# EXERCISE DESCRIPTION:
Everything in the listing beneath must be transcribed exactly.
# # # #
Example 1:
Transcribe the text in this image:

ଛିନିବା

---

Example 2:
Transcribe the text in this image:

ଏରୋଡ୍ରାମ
# # # #
# THE ANSWER:
Example 1:
Transcribe the text in this image:

ଛିନିବା

---

Example 2:
Transcribe the text in this image:

ଏରୋଡ୍ରାମ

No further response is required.